O.K. even this set of book‘s are not 
written by a Canadian,it‘s another good series 
of a fictitious charachter who‘s a real back stabbing swine,that lead‘s you from Europe to India,the North West Frontier all with the true Historical event‘s of the time.

If I remember it 13 paperback‘s in the series.

You learn to hate the swine!(Officer to boot lol)


----------



## Danjanou (8 Jul 2003)

Spr.Earl, the Flashman series fits here. (I‘m the moderator and until the good Mr Bobbit fires me I gets to make the rules). They‘re military, and the author bit refers to whose posting (eg you) as much as who wrote the book. 

They‘re a well written series, as is George MacDonald Fraser‘s other major work, his semi autbiographical trilogy "The General Danced at Dawn", "MacAuslan in the Rough", and "The Sheikh and the Dustbin."

So how about it you going to review any of the Flashman novels here?


----------



## Spr.Earl (10 Jul 2003)

Hi Danjou,
Exscuse my mistake,

 I loaned my book‘s out a long time ago and never got them back,such the life in the Army :>( when it come‘s to reading material.

 If I had them I would give a book review on each one,as you know once you pick one up you can‘t put it down!

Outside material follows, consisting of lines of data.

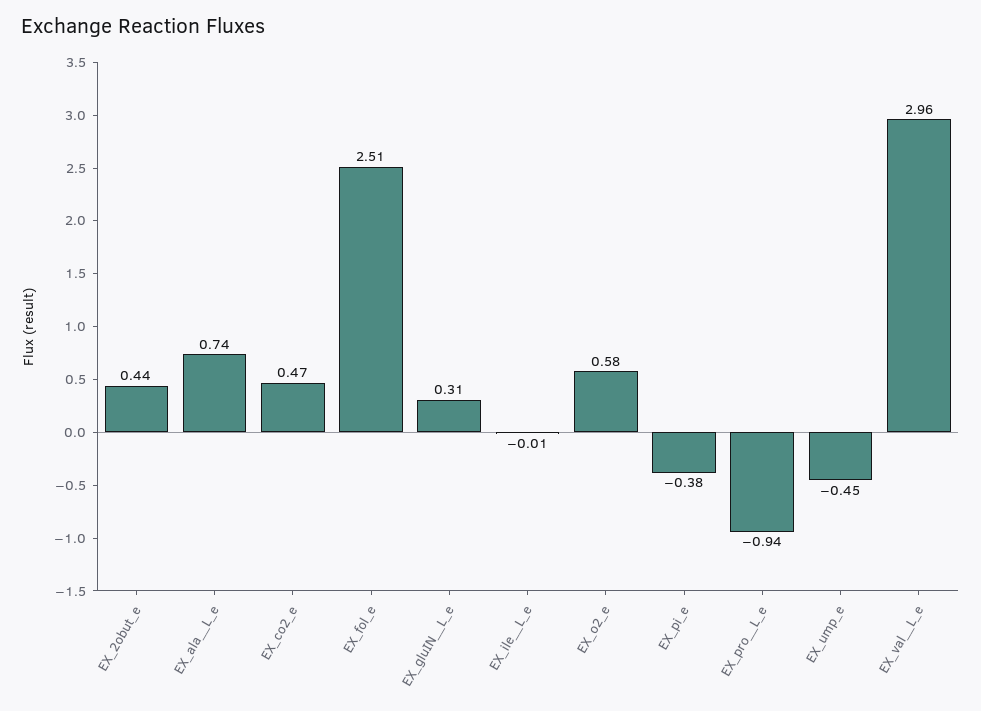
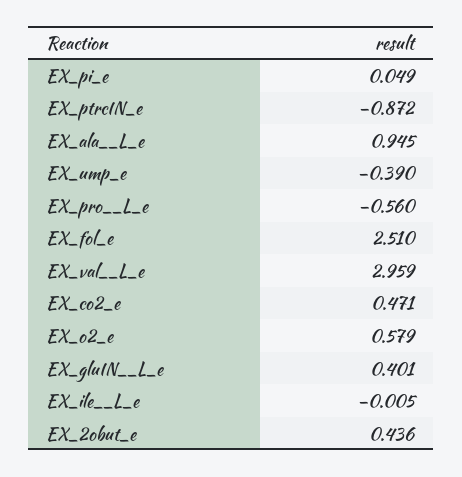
EX_ala__L_e: 0.74 -> 0.945
EX_gluIN__L_e: 0.31 -> 0.401
EX_pi_e: -0.38 -> 0.049
EX_pro__L_e: -0.94 -> -0.56
EX_ump_e: -0.45 -> -0.39
EX_ptrcIN_e: none -> -0.872

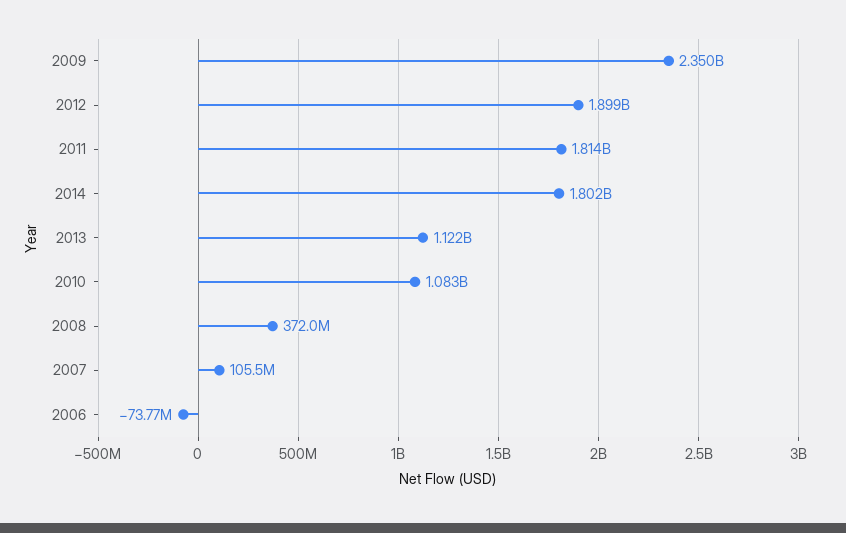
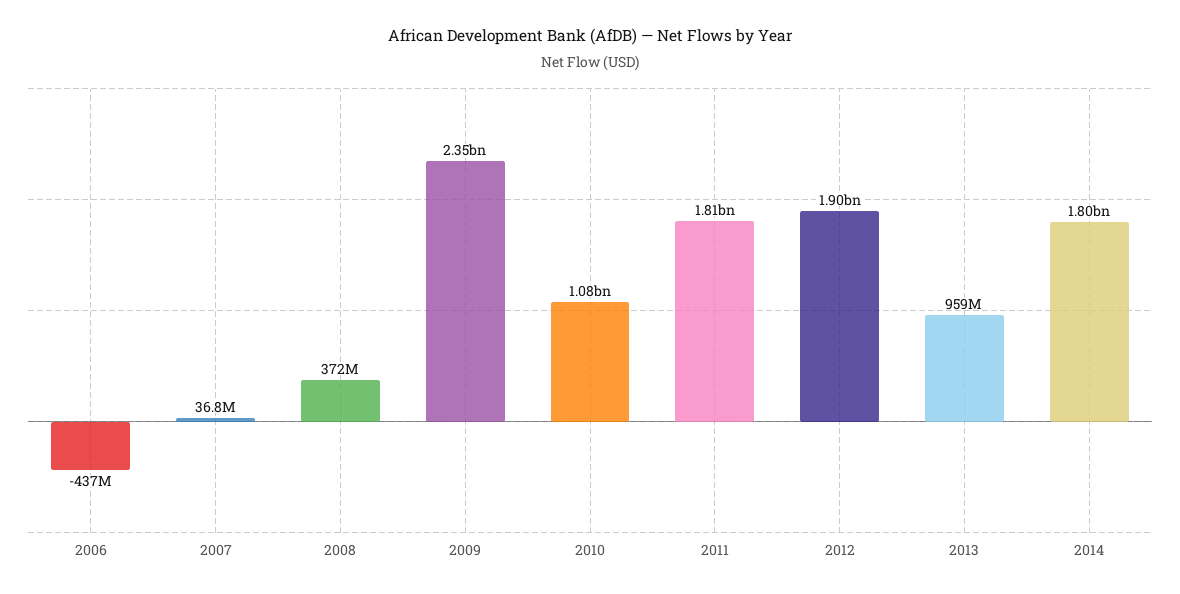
2013: 1122000000 -> 959000000
2007: 105500000 -> 36800000
2006: -73770000 -> -437000000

 Thank‘s for the other book‘s by Fraser,I‘ll have to hunt them down if the Flashman series is anything to go by.


----------



## Danjanou (10 Jul 2003)

No problem, I‘ve lost count of how many loaned books (usually to soldiers) I‘ve "lost."

The General/MacAuslan series is three books of short stories loosely based on his own national service as a 2lt in the Gordon Highlanders after the end of WWII on garrison duty in Libya and later in Scotland.

Any military or ex military person will recognise the situations and the characters in them, especially if you‘ve served in a Highland unit.


----------



## Spr.Earl (11 Jul 2003)

I have another book,it‘s called:
The Battalion Of the Damed.

I forget the author,he changed his name and was living in the Far East after serrving his time.

 It‘s autobiagriphical about an ex Waffen S.S. soldier who was only in combat on the Russian front(he claim‘s),and his escape from Rumania to Germany,then with the help of the Odessa (yes they existed) he made to France and joined the Legion then on to Indo China in the Foreign Legion and how the French made a battalion of ex S.S. and the dreg‘s of Nazism  to fight the fight‘s the French would not or could not do.

 It‘s believible as my father as a young 19yr old joined the Legion and told me it was full of German‘s in the late 40‘s and early 50‘s.

 I read it a long time ago,like 20yrs? but what a history lesson.


----------